Jeté to the top
Surgery inspired this dancer to pursue new dreams
Posted on: September 26, 2018; Updated on: September 26, 2018
By Chris Horn, chorn@sc.edu, 803-777-3687
A diagnosis of scoliosis put the brakes on 12-year-old Abbie Digby’s aspirations as a ballet dancer, but her subsequent surgery and recovery sparked a desire to pursue a career in medicine.
Six years later, Digby is a Carolina freshman, majoring in biology with her sights still set on medical school. She remembers the long hospital stay that inspired her interest in the medical profession.
“I wanted to know more than they were telling me,” says Digby. “They kept watering it down, which is understandable because I was just a kid, but I wanted to know what the treatments were doing and what my spine looked like.”

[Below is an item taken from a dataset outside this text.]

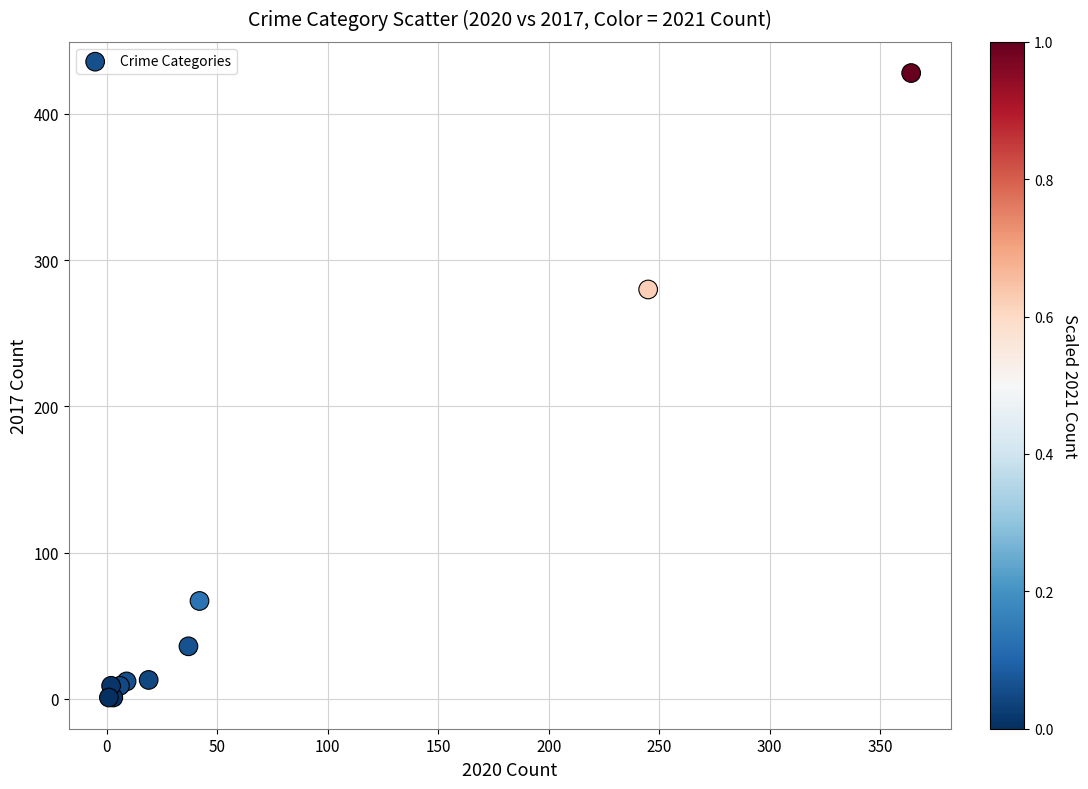

What Y value in the scatter plot is closest to 214?

280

Digby’s determination to learn more, even while recovering in a hospital bed with a partial spinal fusion, reflects something of her academic prowess. The Upstate native was named class valedictorian at her high school this past spring, and the university named her a Stamps Scholar, its top merit scholarship for in-state students.

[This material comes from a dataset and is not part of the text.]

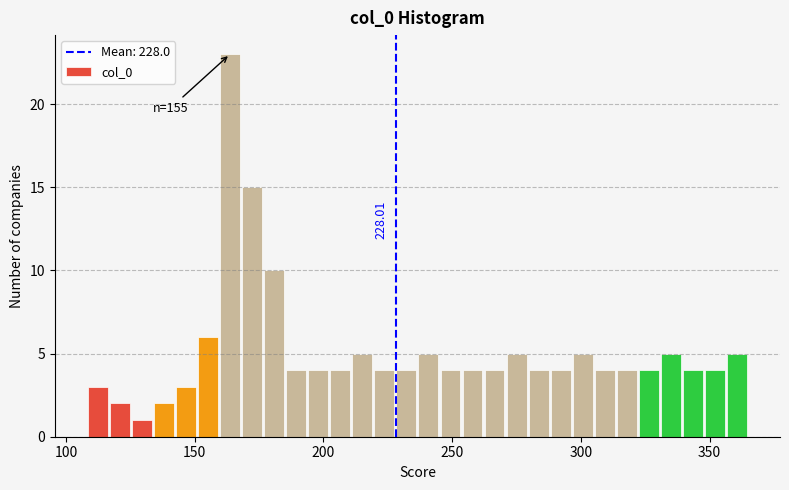

Read against the x-axis, roughly where is the centre of the tallest bar?

165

“I felt really wanted — like the university truly wanted me to come here,” Digby says. “With some of the other schools I applied to, it felt sort of like, ‘Yeah, you can come here if you want or not.’ ”
It wasn’t her intention, but by enrolling at Carolina, Digby continued a garnet-and-black family tradition that dates back to her grandparents Reggie and Carroll Brasington, who earned bachelor’s, masters and doctoral degrees from the university. Her grandfather was a long-time professor in what is now the College of Hospitality, Retail and Sport Management, and her grandmother was a math instructor at Midlands Technical College.

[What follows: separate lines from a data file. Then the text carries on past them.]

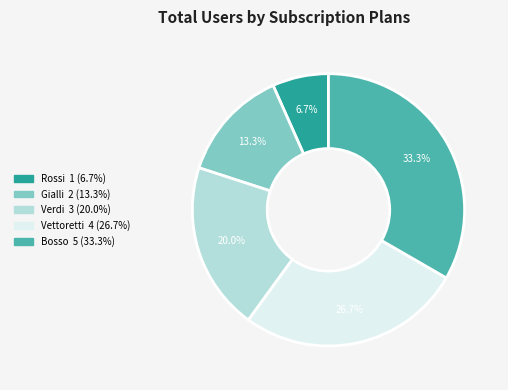

Is it true that Vettoretti is 39% of the pie?

False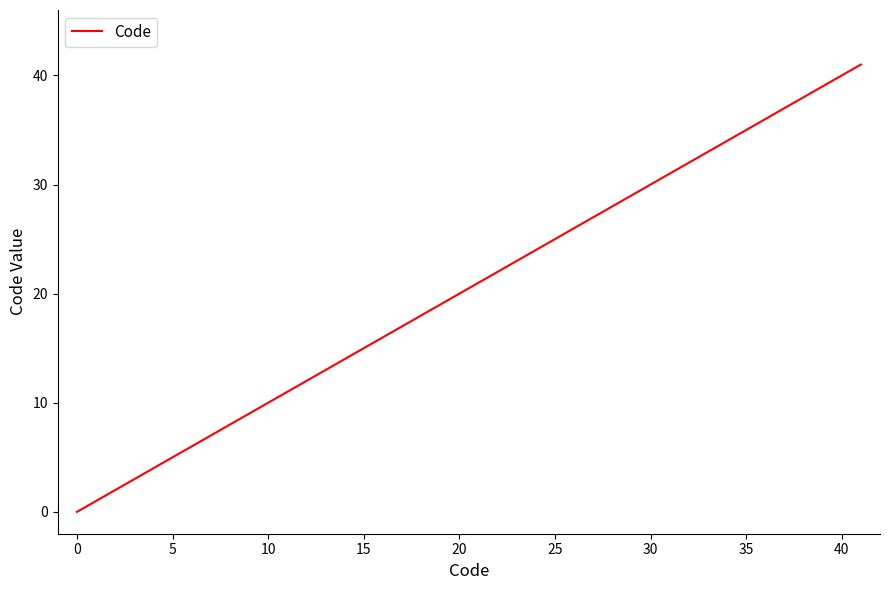

Reading right to left, extract all data points from this chart.

41	40	6	5	4	3	2	1	0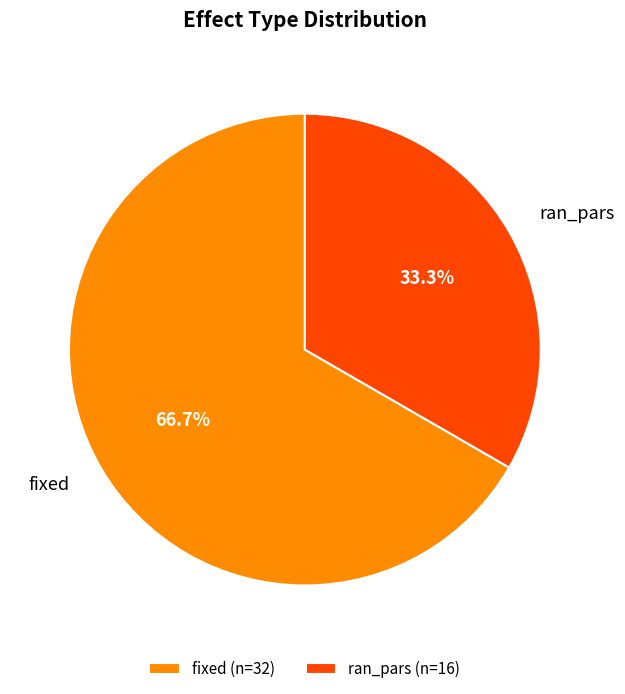

Combined, do fixed and ran_pars account for over 50%?

Yes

Digby’s parents both graduated from Carolina, as well, and her mother, Chandis, was also a Carolina Scholar, earning a chemical engineering degree in 1991.
Though dance once consumed nearly all of her spare time, Digby has hung up the ballet shoes for now. “I decided not to dance in college because of the rigor of the pre-med curriculum,” she says. But one day, who knows? — Digby’s determination might pave the way for a medical career and another pirouette on the dance floor.